● Job: From the data below, copy exactly the lines that lie between the one holding "Build an All-Round Learning Plan for" and the one holding "Adolf Hitler MCQs", including both, and nothing more.

● Records for this exercise:
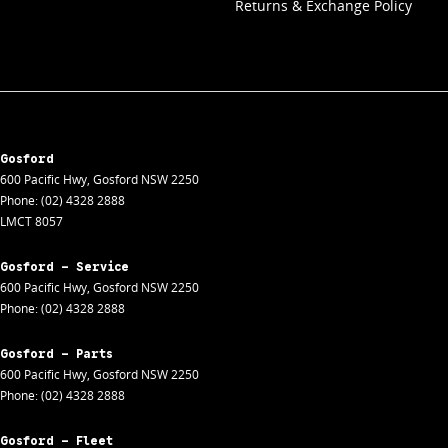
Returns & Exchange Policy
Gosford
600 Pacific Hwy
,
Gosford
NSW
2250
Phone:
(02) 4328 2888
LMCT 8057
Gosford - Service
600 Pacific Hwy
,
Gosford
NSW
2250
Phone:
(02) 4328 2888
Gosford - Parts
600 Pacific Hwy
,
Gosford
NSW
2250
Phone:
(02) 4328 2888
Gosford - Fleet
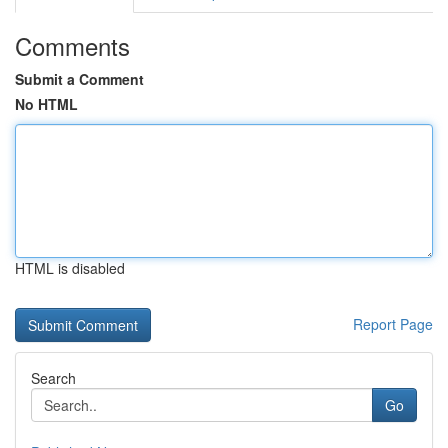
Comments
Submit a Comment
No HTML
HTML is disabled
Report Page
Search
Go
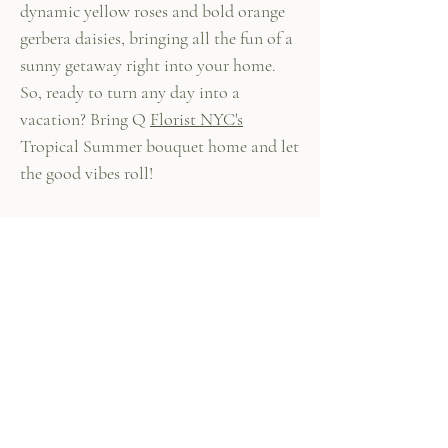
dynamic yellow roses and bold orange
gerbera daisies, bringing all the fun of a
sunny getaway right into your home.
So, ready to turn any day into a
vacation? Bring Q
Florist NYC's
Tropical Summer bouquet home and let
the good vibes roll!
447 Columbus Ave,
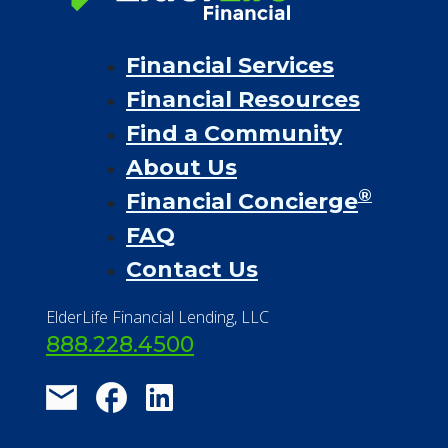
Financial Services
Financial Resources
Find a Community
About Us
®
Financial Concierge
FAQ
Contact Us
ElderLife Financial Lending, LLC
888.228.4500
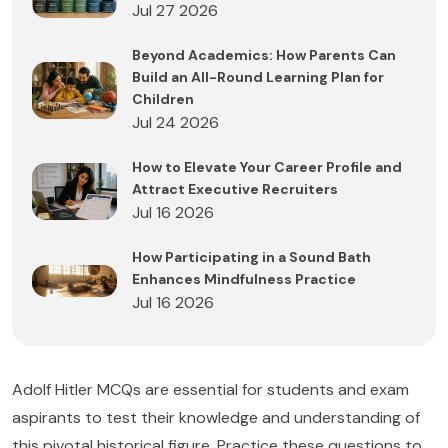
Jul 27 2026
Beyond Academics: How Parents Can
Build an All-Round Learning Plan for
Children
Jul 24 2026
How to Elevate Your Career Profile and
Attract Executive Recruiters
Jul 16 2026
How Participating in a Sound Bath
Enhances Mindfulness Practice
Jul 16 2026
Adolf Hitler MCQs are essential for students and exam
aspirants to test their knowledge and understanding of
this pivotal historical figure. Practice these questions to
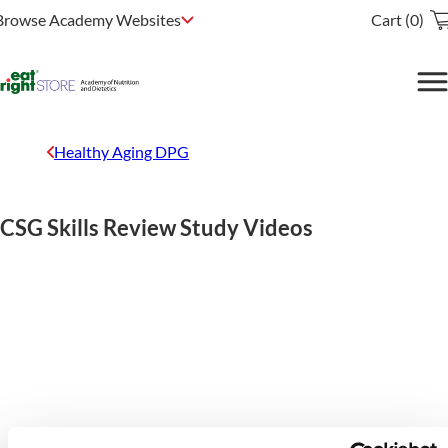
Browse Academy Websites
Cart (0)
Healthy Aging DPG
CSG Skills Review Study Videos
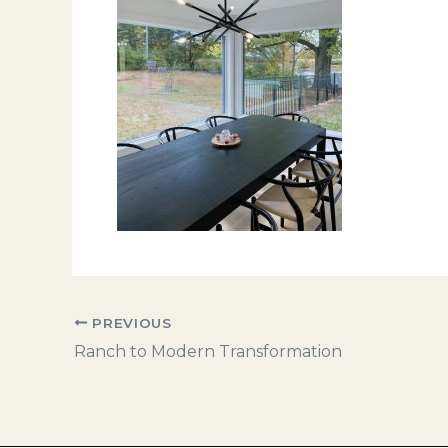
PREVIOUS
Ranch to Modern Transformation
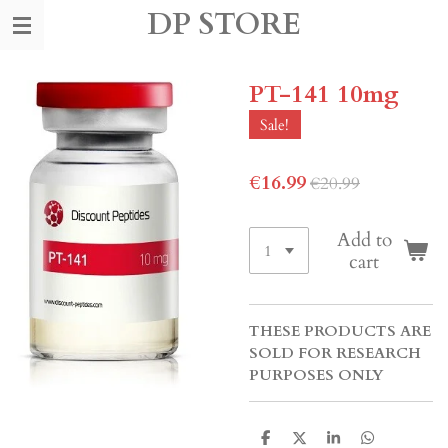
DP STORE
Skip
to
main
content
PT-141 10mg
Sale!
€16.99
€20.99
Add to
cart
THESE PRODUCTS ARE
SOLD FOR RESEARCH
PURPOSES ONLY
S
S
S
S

* * *

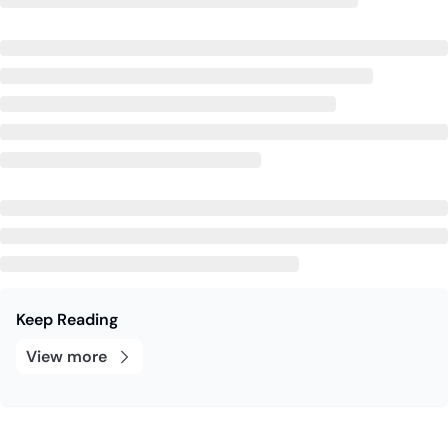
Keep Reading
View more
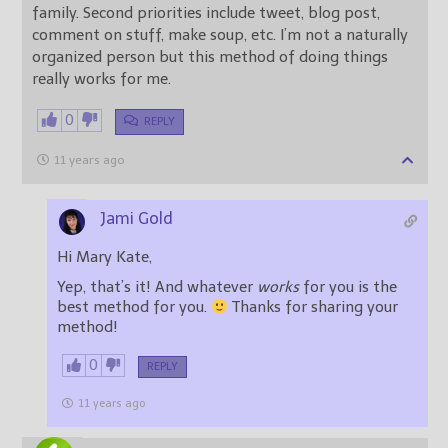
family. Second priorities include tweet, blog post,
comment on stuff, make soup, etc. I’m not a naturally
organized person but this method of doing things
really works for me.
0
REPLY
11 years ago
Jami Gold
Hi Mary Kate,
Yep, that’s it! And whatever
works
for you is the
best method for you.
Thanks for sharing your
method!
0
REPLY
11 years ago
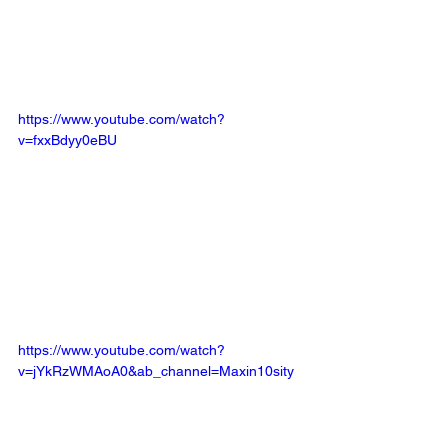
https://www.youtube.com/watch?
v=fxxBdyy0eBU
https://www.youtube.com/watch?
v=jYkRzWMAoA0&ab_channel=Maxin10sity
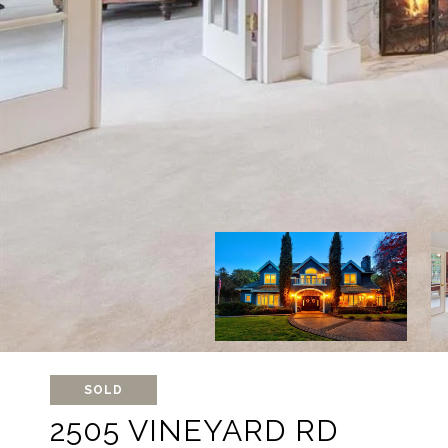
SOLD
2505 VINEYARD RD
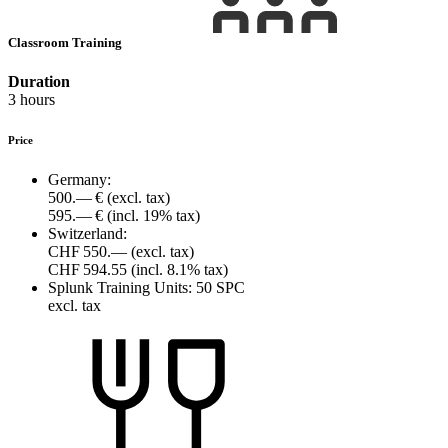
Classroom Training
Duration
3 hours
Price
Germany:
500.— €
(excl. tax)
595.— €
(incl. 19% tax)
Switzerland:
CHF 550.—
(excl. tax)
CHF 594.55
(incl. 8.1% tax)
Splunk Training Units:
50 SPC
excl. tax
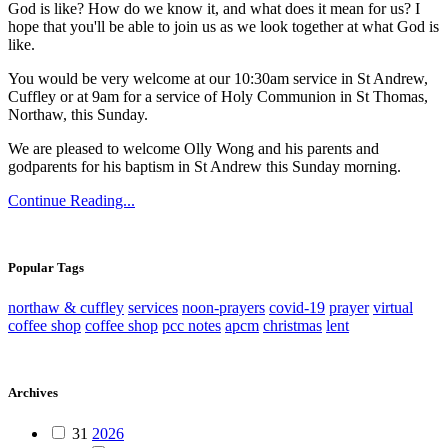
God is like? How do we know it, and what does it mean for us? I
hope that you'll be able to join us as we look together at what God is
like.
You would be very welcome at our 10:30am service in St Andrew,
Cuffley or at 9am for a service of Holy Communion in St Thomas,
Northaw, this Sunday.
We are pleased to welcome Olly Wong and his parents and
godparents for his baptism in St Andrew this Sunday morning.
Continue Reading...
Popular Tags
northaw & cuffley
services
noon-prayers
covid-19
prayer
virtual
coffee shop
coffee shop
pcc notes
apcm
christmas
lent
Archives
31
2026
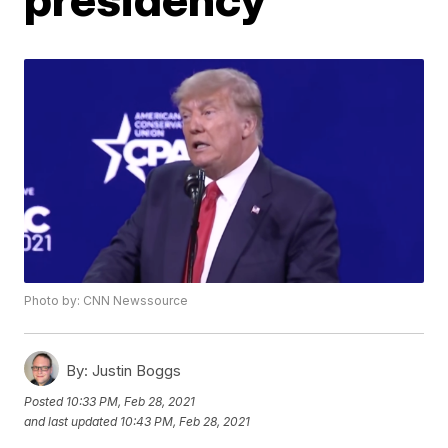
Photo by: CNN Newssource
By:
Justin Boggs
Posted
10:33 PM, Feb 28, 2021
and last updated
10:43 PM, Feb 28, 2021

--

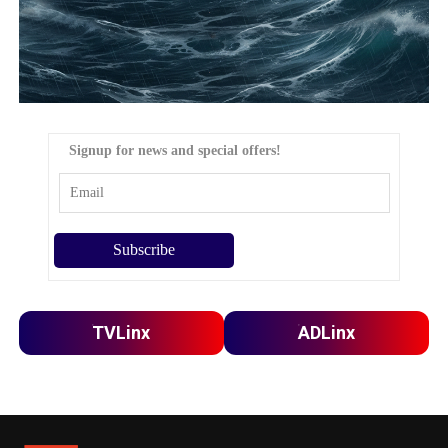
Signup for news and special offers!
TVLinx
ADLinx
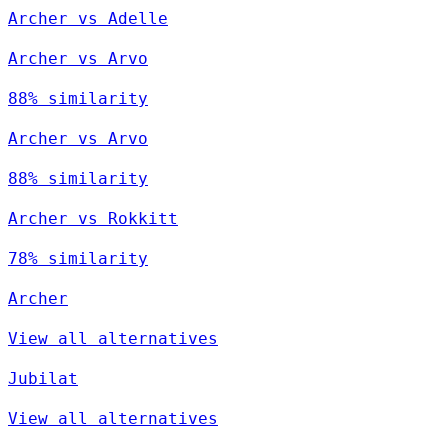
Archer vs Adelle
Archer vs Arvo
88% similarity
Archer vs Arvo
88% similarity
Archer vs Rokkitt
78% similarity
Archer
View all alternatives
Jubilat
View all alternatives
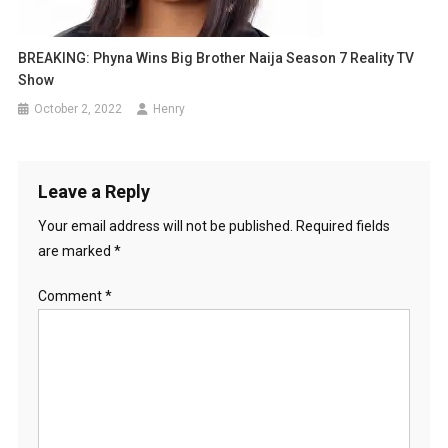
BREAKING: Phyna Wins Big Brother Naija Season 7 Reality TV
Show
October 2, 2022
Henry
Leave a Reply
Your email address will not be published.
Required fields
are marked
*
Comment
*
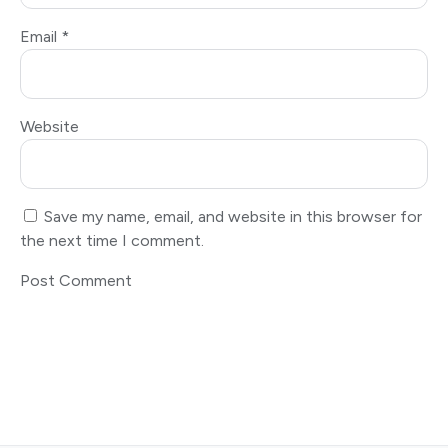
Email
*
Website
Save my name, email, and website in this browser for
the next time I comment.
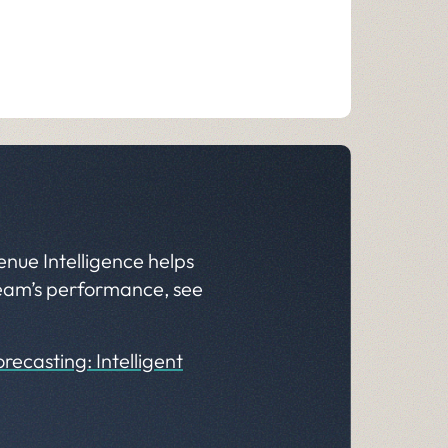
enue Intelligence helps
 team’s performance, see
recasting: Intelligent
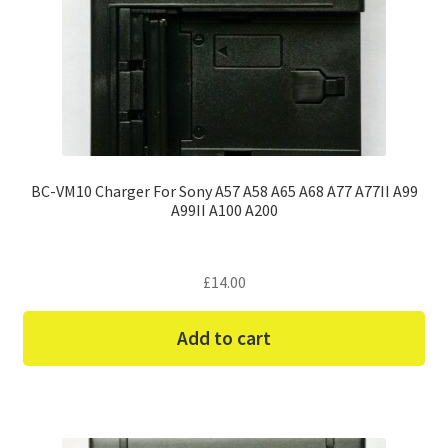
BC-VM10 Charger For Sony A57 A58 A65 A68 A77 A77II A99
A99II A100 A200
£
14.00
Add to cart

● Answer to the exercise:
Build an All-Round Learning Plan for
Children
Jul 24 2026
How to Elevate Your Career Profile and
Attract Executive Recruiters
Jul 16 2026
How Participating in a Sound Bath
Enhances Mindfulness Practice
Jul 16 2026
Adolf Hitler MCQs are essential for students and exam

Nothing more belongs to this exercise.